L’analyse approfondie a révélé que le guide rigide avait franchi la valve aortique sans se placer dans le ventricule gauche, mais plutôt dans une position extra-ventriculaire, probablement à travers le septum vers le ventricule droit ou dans l’espace péricardique. Ce diagnostic a été confirmé par l’échocardiographie, qui a aussi mis en évidence un épanchement péricardique hématique source de l’instabilité hémodynamique. Après concertation avec l’équipe chirurgicale et anesthésique, il a été décidé d’opter pour un drainage péricardique percutané, ce qui a permis une amélioration rapide sans recours immédiat à la chirurgie. La patiente a ainsi pu bénéficier de la procédure complète dans des conditions critiques, témoignant de l’importance d’une prise en charge pluridisciplinaire et de la vigilance constante.

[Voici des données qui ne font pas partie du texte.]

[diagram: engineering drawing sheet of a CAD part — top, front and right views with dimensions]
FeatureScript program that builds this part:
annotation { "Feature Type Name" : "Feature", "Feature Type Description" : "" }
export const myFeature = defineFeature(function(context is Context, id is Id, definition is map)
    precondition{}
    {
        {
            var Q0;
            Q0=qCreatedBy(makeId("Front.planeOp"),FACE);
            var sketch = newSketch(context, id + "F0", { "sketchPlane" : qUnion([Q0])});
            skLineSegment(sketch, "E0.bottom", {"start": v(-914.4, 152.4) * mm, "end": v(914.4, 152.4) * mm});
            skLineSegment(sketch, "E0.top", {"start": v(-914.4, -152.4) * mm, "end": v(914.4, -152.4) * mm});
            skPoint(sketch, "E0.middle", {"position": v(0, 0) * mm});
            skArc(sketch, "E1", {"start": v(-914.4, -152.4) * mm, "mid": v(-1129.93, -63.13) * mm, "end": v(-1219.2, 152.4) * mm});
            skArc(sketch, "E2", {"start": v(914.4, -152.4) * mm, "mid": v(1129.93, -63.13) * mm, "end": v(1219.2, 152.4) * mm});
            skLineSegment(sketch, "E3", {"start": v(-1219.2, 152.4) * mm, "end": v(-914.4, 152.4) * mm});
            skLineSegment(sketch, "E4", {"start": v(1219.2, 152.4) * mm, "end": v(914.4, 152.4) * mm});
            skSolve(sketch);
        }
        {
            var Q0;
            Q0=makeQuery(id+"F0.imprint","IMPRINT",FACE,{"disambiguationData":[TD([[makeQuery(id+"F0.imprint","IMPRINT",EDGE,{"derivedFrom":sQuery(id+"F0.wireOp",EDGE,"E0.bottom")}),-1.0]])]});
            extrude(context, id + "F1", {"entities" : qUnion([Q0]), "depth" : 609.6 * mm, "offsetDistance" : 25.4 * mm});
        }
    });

Un autre point clé de cette intervention a été la gestion des complications vasculaires liées à l’abord fémoral, avec une occlusion de l’axe fémoral prise en charge par la mise en place d’un stent couvert en crossover. La surveillance post-procédurale attentive a permis de détecter une thrombopénie significative, rapidement résolutive après arrêt des anticoagulants. Ce suivi rigoureux, couplé à une réévaluation clinique constante, a assuré une évolution favorable à moyen terme. La patiente, malgré son âge avancé, a ainsi retrouvé une excellente qualité de vie, soulignant l’impact bénéfique du TAVI même dans des contextes à haut risque.
Au-delà de la description technique, ce cas met également en lumière l’importance de l’interprétation attentive des images fluoroscopiques et échographiques, ainsi que la nécessité de rester vigilant face à des signes d’alerte tels qu’une stimulation inefficace. L’erreur initiale de positionnement du guide aurait pu entraîner un résultat fatal, mais la capacité de l’équipe à identifier rapidement la complication et à y répondre par des moyens percutanés adaptés a permis d’éviter une intervention chirurgicale lourde. Cette expérience rappelle que même dans des cas réputés simples, il faut toujours doubler sa prudence et ne pas hésiter à recourir aux outils diagnostiques complémentaires pour assurer la sécurité du patient.